[Thanks to Phillip Chen, for the inspiration for this blog. His discussion thread on “Do you tailor PMBOK or other PM methodologies for your projects?” in the PMP LinkedIn group, sparked a reply by myself that spawned this blog. ]
Things are really looking up. Just got transferred to the newly formed product incubation group. The company is finally putting innovation up as one of the top three business goals for the coming year and you’re on the bottom floor of the new team.
You were worried for a while there, market share was slipping and it just didn’t seem like anyone was willing to break the cycle. No one wanted to point out the Emperor had no clothes and winter was coming. But the board did. Now you’ve got a new CEO and he’s shaking things up. What could go wrong?
“That is not how we do it.”
“But this is totally new product line, it’s nothing like our existing products. If we follow the same process we won’t get to market for two years.”
“No exceptions, we have a process, it works and you will follow it.”
Welcome to the PIG:
And wham, you run right into the Process Inflexibility Gorilla. Hogarth and I have talked about his cousin, PIG, on many occasions. As Hogarth oft recalls “He makes the immoveable object look like a hockey puck in the Stanley Cup.”
PIG generally hangs out in larger, more established companies. He’s at home in long standing businesses that have managed to keep doing what they do, with the minimal amount of change. It seems that sometimes that success is in spite of themselves. As often happens, the process inflexibility gorilla is so firmly entrenched, that he is all but invisible to those around him. He is not just ignored but not even seen. It takes a business change, or a new set of eyes to see him. The challenge that then comes, is how to get those entrenched with him, to actually see him.
A company hired a Director of QA. They had previously practiced a developer QA model, with the philosophy that the best person to test code was the person who wrote it. This director, we’ll call him Saul (I just made it up on the spot folks), was given a broad charter, promises of support and let loose on the engineering organization. Now Saul was an effective executive. He knew he couldn’t just sweep in and “lay down the law” no matter how much air cover he might (or might not) have. Saul took his time, he asked lots of questions, observed, got to know people and laid out his plan. He made some minor wins and changes, but for the most part he spent the first few months collecting data. All in preparation for laying out a whole new QA methodology, just like the charter he’d been given said to do.
Only when it came time to roll it out he ran into a massive wall, one that made China’s Great Wall look like one of those Irish rock walls in a sheep pasture. So powerful was the institution, to the way things were ‘supposed’ to work, that even his powerful executive sponsors backed down. So entrenched was the “way its done”, that no one was willing to consider that the business had changed, or needed to change for it to continue to compete effectively. In the end Saul left the company, unwilling to spend the rest of his career trying to get people to see the invisible gorilla.

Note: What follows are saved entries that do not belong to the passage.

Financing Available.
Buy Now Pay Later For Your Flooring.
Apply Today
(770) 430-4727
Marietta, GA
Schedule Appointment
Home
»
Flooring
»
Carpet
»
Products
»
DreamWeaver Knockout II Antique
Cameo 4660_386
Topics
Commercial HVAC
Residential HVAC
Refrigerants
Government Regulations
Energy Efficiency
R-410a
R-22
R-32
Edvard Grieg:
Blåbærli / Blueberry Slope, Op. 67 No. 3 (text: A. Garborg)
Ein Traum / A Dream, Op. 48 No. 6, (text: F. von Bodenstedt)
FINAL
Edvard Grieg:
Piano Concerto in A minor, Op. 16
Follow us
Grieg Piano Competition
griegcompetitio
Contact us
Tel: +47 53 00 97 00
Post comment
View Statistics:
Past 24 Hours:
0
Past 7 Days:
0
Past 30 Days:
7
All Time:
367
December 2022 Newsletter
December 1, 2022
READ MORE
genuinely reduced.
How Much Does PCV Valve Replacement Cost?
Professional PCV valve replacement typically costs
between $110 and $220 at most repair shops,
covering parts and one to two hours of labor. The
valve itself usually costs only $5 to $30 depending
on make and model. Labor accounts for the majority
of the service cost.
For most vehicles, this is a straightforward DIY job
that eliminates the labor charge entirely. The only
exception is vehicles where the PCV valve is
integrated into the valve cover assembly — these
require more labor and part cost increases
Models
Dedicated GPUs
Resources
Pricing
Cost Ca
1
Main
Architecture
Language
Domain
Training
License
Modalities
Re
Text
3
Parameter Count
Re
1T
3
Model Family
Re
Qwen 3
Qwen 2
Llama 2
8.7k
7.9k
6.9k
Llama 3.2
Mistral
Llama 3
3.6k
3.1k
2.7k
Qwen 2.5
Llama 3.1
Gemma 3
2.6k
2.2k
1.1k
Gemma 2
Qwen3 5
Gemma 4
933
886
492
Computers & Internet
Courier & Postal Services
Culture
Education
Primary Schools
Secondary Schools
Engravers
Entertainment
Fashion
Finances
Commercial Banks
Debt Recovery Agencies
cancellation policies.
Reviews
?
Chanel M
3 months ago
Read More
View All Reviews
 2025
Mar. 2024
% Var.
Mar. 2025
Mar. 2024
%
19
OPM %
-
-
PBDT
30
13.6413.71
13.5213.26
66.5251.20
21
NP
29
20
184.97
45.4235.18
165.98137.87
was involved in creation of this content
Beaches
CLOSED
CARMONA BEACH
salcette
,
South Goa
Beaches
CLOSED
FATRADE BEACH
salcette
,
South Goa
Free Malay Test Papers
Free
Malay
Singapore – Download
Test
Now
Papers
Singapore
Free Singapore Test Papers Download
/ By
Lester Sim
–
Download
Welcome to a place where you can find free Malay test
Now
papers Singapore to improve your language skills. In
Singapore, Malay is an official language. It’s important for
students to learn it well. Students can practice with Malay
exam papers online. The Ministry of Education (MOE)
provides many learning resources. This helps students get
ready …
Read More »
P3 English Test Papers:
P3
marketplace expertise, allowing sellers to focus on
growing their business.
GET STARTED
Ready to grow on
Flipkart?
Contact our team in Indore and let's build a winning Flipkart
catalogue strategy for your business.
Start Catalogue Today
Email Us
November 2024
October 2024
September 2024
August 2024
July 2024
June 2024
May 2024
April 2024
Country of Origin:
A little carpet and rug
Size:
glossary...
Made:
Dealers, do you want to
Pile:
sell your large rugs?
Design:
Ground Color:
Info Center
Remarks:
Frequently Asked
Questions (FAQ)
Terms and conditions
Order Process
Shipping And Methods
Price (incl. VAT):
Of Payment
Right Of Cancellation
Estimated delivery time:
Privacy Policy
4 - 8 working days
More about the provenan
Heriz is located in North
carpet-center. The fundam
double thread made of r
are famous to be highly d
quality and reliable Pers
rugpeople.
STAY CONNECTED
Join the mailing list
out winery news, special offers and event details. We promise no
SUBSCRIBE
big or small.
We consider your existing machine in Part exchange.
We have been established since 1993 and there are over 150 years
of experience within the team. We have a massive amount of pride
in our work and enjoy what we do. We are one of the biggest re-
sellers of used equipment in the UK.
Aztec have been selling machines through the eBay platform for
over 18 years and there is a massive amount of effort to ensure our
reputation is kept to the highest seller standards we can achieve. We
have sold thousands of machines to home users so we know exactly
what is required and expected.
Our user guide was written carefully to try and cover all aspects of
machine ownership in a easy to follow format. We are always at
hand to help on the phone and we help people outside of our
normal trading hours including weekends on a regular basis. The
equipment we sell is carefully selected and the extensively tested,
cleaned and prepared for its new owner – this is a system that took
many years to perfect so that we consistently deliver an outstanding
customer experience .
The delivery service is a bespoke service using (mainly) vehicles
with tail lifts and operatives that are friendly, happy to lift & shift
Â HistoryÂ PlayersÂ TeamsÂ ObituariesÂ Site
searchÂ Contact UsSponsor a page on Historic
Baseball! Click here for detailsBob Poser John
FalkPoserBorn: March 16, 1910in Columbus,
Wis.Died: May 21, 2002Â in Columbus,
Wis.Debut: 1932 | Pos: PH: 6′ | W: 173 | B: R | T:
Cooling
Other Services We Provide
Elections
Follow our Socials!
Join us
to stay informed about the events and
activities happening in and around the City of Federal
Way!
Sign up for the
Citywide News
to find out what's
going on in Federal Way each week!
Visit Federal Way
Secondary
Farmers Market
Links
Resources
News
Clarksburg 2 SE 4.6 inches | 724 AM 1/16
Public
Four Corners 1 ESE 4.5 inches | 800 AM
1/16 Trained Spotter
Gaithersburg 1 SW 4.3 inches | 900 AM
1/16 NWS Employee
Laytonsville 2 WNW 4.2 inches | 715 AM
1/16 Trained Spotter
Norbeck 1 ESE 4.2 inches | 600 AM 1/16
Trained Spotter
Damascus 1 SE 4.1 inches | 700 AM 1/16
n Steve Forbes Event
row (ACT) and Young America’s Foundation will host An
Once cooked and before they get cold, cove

So, how do you deal with such a pervasive and hard to see gorilla? It’s not easy and it may not even be possible, but there are some things you can try.
Now one thing you may of noticed in my style, is I like analogies. I’ve found if you can break something out of the now and use something totally unrelated to explain it. When this topic came up in the PMP LinkedIn discussion forums I used the ‘screwdriver story’.
Of course many entrenched people will argue that everything is identical. Yeah that may be their point of view, but I just keep on with my analogy.
“We both have a budget of $200. I’ll take the money and buy a nice , simple toolbox with all the normal tools in it, you know hammer, phillips, flat head, wrench, etc. You can use your $200 to buy a super whiz bang phillips head screw driver that is exactly perfect for the currently defined job.” “I’ll do this because when you get stuck in a room (project) that has nothing but lug bolts, your fancy screw driver is just a pointy stick.”
Something you have to go back to, in times like these, is the concept of innovation. If you have inflexible process you probably have one of two things. You have inflexible products, which will be unable to compete in the continuing market place. Or you have products that are not being managed efficiently because they are square pegs being shoved in round roles and shaving off parts to fit. If your company is not flexible, how long will it continue to survive?
All right, while a very satisfying conversation it won’t sway every listener. The people who are inflexible in process are often not going to want to consider there might be anything but phillips screws in their company. These kind of people are going to bristle when you imply the company might fail through lack of change. “That’s the way we’ve always done it.” So what do you do? Tough question and no easy answer.
One thing you can try, is to work around the road block. If you have good cross organization and seniority relationships, you might be able to push for change from another direction. You have to be careful though, as this steps into the touchy ‘going over/around someone’ politics.
When it comes down to addressing the Process Inflexibility Gorilla (PIG), we once again come back to relationship and influence. While Saul failed in his endeavor, more often than not a strong and broad set of relationships should allow you to get the value benefit of making process change across to people who can affect the change.
Don’t cry “The emperor has no clothes” or in this case “Look an invisible gorilla!” Instead steer people so they can’t help but run into the invisible gorilla. Once you run into an 800 pound gorilla it doesn’t really matter if you can’t see it, you know its there.